In der vergangenen Woche endete der Fastenmonat Ramadan, an dessen Ende steht das große Zuckerfest, an dem wiederum läuft die türkische Gemeinschafts-und Familienkultur zur Hochform auf. Die Straßen sind voll von Menschen, oftmals in Gruppen und Familienverbänden, die öffentlichen Verkehrsbetriebe transportierten 3 Tage und 3 Nächte ihre Gäste kostenfrei: zum unbedingten Muss dieser Feiertage gehört der Gang zum Friedhof, um die Familienverstorbenen zu ehren. Ich war zufällig dort, um einen Deutschen zu bestatten. Auf dem Friedhof war kein Durchkommen, Tausende von Menschen aller Generationen, meistens mit einem kleinen Blümchen in der Hand. Und ich stand da am Grab- –allein, keine Verwandten oder Bekannte. Die vorbeiziehenden Türken waren fassungslos- ich konnte es ihren Gesichtern ansehen, ich war nicht fassungslos, denn in der Theorie weiß ich schon lange, wie marode und inhaltsleer  Familien- und Gemeinschaftsstrukturen in Deutschland inzwischen sind, die Praxis folgt unausweichlich. Der gepflegte Aberglaube, jeder soll nach seiner Facon selig werden, höhlt jedes Gemeinschaftsdenken aus.

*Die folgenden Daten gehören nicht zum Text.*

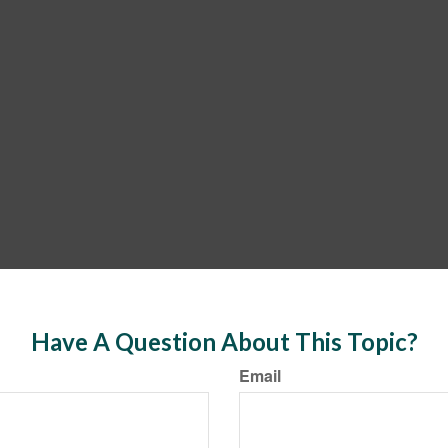
Have A Question About This Topic?
Email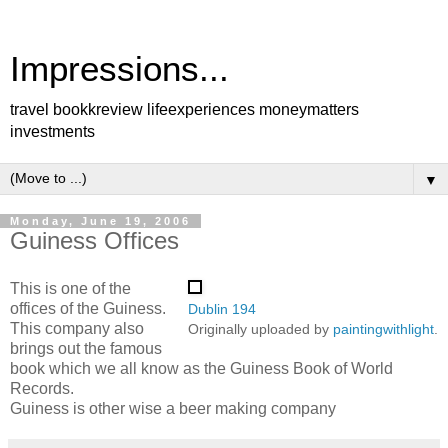
Impressions...
travel bookkreview lifeexperiences moneymatters
investments
▼
Monday, June 19, 2006
Guiness Offices
This is one of the
offices of the Guiness.
Dublin 194
This company also
Originally uploaded by
paintingwithlight
.
brings out the famous
book which we all know as the Guiness Book of World
Records.
Guiness is other wise a beer making company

Diese konträre Erfahrung in zwei Kulturen lässt mich noch andere Verbindungen erkennen. Gemeinschafts-und Familienfeste waren von altersher immer mit religiösen Inhalten  verbunden. Kein Wunder, denn wenn Gemeinschaft entstehen soll, braucht es eine verbindende Mitte, die unterschiedliche Menschen zusammenführt, die aber nicht künstlich von Menschen gezimmert werden kann in Form eines Events, sondern die ihm gegeben ist, und an der er sich nur in Gemeinschaft freuen kann.  Der Ausfall der Religion nimmt den Bedürfnis nach Gemeinschaft das Fundament.

So verstehe ich jenen Satz Jesu: wenn 2 oder 3 in meinem Namen versammelt sind, da bin ich mitten unter ihnen. Ich weiß es zwar nicht, bin mir aber dennoch sicher, dass es eine ähnliche Sicht im Koran gibt, denn ich wüsste sonst gar nicht, wo die Quelle liegen sollte, dass die türkische Kultur zu dem hohen Maß von Gemeinschafts- und Familienkultur fähig ist, die  man hier so beglückend erleben kann. Das ist Reichtum für die Zukunft.